Assignment ▸ Turn every line of text in the data below into a JSON list of strings, one string per line, leaving out blank lines.

---------- Data supplied ----------

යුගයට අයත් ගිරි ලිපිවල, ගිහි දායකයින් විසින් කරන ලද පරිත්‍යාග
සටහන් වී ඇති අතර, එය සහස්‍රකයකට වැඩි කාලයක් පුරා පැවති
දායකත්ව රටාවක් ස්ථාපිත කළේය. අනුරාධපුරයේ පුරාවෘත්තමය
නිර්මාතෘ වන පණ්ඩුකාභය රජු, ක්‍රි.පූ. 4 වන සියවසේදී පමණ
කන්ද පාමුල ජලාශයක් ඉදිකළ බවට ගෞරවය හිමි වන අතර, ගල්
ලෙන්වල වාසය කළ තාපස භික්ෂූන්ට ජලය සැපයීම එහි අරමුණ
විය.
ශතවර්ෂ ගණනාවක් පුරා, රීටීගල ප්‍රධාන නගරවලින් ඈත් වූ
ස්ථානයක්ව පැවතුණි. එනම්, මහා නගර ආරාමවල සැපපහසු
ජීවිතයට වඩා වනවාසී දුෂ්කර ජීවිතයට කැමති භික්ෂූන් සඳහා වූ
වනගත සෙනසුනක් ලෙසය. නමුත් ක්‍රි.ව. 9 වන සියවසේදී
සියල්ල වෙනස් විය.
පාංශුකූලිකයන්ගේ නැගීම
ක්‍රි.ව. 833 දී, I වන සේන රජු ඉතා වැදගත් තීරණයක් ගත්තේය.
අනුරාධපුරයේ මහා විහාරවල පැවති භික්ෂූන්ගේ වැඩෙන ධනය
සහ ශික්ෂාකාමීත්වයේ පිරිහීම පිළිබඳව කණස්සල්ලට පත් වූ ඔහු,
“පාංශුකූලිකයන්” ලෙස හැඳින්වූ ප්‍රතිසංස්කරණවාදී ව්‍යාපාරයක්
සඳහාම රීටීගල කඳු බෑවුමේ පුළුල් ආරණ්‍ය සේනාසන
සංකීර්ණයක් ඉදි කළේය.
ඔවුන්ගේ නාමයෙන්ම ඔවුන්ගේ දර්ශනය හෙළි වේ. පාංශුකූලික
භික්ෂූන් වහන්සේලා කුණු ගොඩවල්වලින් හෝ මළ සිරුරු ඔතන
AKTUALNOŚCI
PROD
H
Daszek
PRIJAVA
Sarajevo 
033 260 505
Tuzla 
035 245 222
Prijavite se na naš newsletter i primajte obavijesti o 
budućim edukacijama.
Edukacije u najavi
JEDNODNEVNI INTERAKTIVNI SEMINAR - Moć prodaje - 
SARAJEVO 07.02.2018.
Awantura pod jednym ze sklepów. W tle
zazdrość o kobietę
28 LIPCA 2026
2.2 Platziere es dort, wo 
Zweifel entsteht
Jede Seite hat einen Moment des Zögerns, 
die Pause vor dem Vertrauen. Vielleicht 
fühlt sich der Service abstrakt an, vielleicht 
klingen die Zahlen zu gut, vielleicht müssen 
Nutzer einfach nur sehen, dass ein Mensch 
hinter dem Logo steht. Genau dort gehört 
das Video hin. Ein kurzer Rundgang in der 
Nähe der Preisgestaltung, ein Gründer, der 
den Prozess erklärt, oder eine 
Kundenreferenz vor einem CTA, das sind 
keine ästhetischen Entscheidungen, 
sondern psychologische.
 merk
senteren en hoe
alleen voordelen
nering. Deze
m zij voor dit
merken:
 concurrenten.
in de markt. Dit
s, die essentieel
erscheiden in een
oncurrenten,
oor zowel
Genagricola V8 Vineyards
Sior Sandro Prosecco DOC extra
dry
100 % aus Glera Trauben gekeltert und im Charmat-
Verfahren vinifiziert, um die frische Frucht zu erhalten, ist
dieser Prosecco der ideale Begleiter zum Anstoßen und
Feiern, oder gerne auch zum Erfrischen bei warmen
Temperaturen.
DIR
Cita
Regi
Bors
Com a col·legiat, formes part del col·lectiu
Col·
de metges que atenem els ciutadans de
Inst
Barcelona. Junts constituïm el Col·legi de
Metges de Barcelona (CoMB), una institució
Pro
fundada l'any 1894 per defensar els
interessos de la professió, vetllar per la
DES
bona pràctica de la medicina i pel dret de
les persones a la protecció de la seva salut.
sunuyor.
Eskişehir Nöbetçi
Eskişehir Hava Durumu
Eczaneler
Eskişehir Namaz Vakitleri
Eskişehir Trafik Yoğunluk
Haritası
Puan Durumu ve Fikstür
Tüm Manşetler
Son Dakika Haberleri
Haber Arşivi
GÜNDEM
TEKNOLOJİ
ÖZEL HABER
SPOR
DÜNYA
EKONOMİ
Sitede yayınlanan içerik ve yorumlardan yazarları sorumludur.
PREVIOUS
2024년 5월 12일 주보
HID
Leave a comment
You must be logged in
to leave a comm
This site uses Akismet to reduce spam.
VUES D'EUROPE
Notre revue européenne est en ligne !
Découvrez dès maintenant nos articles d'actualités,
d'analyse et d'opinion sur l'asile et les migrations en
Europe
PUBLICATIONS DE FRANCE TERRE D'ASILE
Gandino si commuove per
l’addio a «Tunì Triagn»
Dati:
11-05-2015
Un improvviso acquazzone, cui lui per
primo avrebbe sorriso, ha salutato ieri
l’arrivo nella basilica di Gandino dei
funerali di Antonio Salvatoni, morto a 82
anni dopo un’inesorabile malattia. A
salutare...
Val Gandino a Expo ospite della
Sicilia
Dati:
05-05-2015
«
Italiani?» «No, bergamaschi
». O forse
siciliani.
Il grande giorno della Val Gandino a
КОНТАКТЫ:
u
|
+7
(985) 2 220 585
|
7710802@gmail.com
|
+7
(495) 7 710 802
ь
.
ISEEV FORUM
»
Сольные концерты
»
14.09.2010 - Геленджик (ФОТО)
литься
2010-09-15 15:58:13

----------

Exercise result ▸
[
  "යුගයට අයත් ගිරි ලිපිවල, ගිහි දායකයින් විසින් කරන ලද පරිත්‍යාග",
  "සටහන් වී ඇති අතර, එය සහස්‍රකයකට වැඩි කාලයක් පුරා පැවති",
  "දායකත්ව රටාවක් ස්ථාපිත කළේය. අනුරාධපුරයේ පුරාවෘත්තමය",
  "නිර්මාතෘ වන පණ්ඩුකාභය රජු, ක්‍රි.පූ. 4 වන සියවසේදී පමණ",
  "කන්ද පාමුල ජලාශයක් ඉදිකළ බවට ගෞරවය හිමි වන අතර, ගල්",
  "ලෙන්වල වාසය කළ තාපස භික්ෂූන්ට ජලය සැපයීම එහි අරමුණ",
  "විය.",
  "ශතවර්ෂ ගණනාවක් පුරා, රීටීගල ප්‍රධාන නගරවලින් ඈත් වූ",
  "ස්ථානයක්ව පැවතුණි. එනම්, මහා නගර ආරාමවල සැපපහසු",
  "ජීවිතයට වඩා වනවාසී දුෂ්කර ජීවිතයට කැමති භික්ෂූන් සඳහා වූ",
  "වනගත සෙනසුනක් ලෙසය. නමුත් ක්‍රි.ව. 9 වන සියවසේදී",
  "සියල්ල වෙනස් විය.",
  "පාංශුකූලිකයන්ගේ නැගීම",
  "ක්‍රි.ව. 833 දී, I වන සේන රජු ඉතා වැදගත් තීරණයක් ගත්තේය.",
  "අනුරාධපුරයේ මහා විහාරවල පැවති භික්ෂූන්ගේ වැඩෙන ධනය",
  "සහ ශික්ෂාකාමීත්වයේ පිරිහීම පිළිබඳව කණස්සල්ලට පත් වූ ඔහු,",
  "“පාංශුකූලිකයන්” ලෙස හැඳින්වූ ප්‍රතිසංස්කරණවාදී ව්‍යාපාරයක්",
  "සඳහාම රීටීගල කඳු බෑවුමේ පුළුල් ආරණ්‍ය සේනාසන",
  "සංකීර්ණයක් ඉදි කළේය.",
  "ඔවුන්ගේ නාමයෙන්ම ඔවුන්ගේ දර්ශනය හෙළි වේ. පාංශුකූලික",
  "භික්ෂූන් වහන්සේලා කුණු ගොඩවල්වලින් හෝ මළ සිරුරු ඔතන",
  "AKTUALNOŚCI",
  "PROD",
  "H",
  "Daszek",
  "PRIJAVA",
  "Sarajevo ",
  "033 260 505",
  "Tuzla ",
  "035 245 222",
  "Prijavite se na naš newsletter i primajte obavijesti o ",
  "budućim edukacijama.",
  "Edukacije u najavi",
  "JEDNODNEVNI INTERAKTIVNI SEMINAR - Moć prodaje - ",
  "SARAJEVO 07.02.2018.",
  "Awantura pod jednym ze sklepów. W tle",
  "zazdrość o kobietę",
  "28 LIPCA 2026",
  "2.2 Platziere es dort, wo ",
  "Zweifel entsteht",
  "Jede Seite hat einen Moment des Zögerns, ",
  "die Pause vor dem Vertrauen. Vielleicht ",
  "fühlt sich der Service abstrakt an, vielleicht ",
  "klingen die Zahlen zu gut, vielleicht müssen ",
  "Nutzer einfach nur sehen, dass ein Mensch ",
  "hinter dem Logo steht. Genau dort gehört ",
  "das Video hin. Ein kurzer Rundgang in der ",
  "Nähe der Preisgestaltung, ein Gründer, der ",
  "den Prozess erklärt, oder eine ",
  "Kundenreferenz vor einem CTA, das sind ",
  "keine ästhetischen Entscheidungen, ",
  "sondern psychologische.",
  " merk",
  "senteren en hoe",
  "alleen voordelen",
  "nering. Deze",
  "m zij voor dit",
  "merken:",
  " concurrenten.",
  "in de markt. Dit",
  "s, die essentieel",
  "erscheiden in een",
  "oncurrenten,",
  "oor zowel",
  "Genagricola V8 Vineyards",
  "Sior Sandro Prosecco DOC extra",
  "dry",
  "100 % aus Glera Trauben gekeltert und im Charmat-",
  "Verfahren vinifiziert, um die frische Frucht zu erhalten, ist",
  "dieser Prosecco der ideale Begleiter zum Anstoßen und",
  "Feiern, oder gerne auch zum Erfrischen bei warmen",
  "Temperaturen.",
  "DIR",
  "Cita",
  "Regi",
  "Bors",
  "Com a col·legiat, formes part del col·lectiu",
  "Col·",
  "de metges que atenem els ciutadans de",
  "Inst",
  "Barcelona. Junts constituïm el Col·legi de",
  "Metges de Barcelona (CoMB), una institució",
  "Pro",
  "fundada l'any 1894 per defensar els",
  "interessos de la professió, vetllar per la",
  "DES",
  "bona pràctica de la medicina i pel dret de",
  "les persones a la protecció de la seva salut.",
  "sunuyor.",
  "Eskişehir Nöbetçi",
  "Eskişehir Hava Durumu",
  "Eczaneler",
  "Eskişehir Namaz Vakitleri",
  "Eskişehir Trafik Yoğunluk",
  "Haritası",
  "Puan Durumu ve Fikstür",
  "Tüm Manşetler",
  "Son Dakika Haberleri",
  "Haber Arşivi",
  "GÜNDEM",
  "TEKNOLOJİ",
  "ÖZEL HABER",
  "SPOR",
  "DÜNYA",
  "EKONOMİ",
  "Sitede yayınlanan içerik ve yorumlardan yazarları sorumludur.",
  "PREVIOUS",
  "2024년 5월 12일 주보",
  "HID",
  "Leave a comment",
  "You must be logged in",
  "to leave a comm",
  "This site uses Akismet to reduce spam.",
  "VUES D'EUROPE",
  "Notre revue européenne est en ligne !",
  "Découvrez dès maintenant nos articles d'actualités,",
  "d'analyse et d'opinion sur l'asile et les migrations en",
  "Europe",
  "PUBLICATIONS DE FRANCE TERRE D'ASILE",
  "Gandino si commuove per",
  "l’addio a «Tunì Triagn»",
  "Dati:",
  "11-05-2015",
  "Un improvviso acquazzone, cui lui per",
  "primo avrebbe sorriso, ha salutato ieri",
  "l’arrivo nella basilica di Gandino dei",
  "funerali di Antonio Salvatoni, morto a 82",
  "anni dopo un’inesorabile malattia. A",
  "salutare...",
  "Val Gandino a Expo ospite della",
  "Sicilia",
  "Dati:",
  "05-05-2015",
  "«",
  "Italiani?» «No, bergamaschi",
  "». O forse",
  "siciliani.",
  "Il grande giorno della Val Gandino a",
  "КОНТАКТЫ:",
  "u",
  "|",
  "+7",
  "(985) 2 220 585",
  "|",
  "7710802@gmail.com",
  "|",
  "+7",
  "(495) 7 710 802",
  "ь",
  ".",
  "ISEEV FORUM",
  "»",
  "Сольные концерты",
  "»",
  "14.09.2010 - Геленджик (ФОТО)",
  "литься",
  "2010-09-15 15:58:13"
]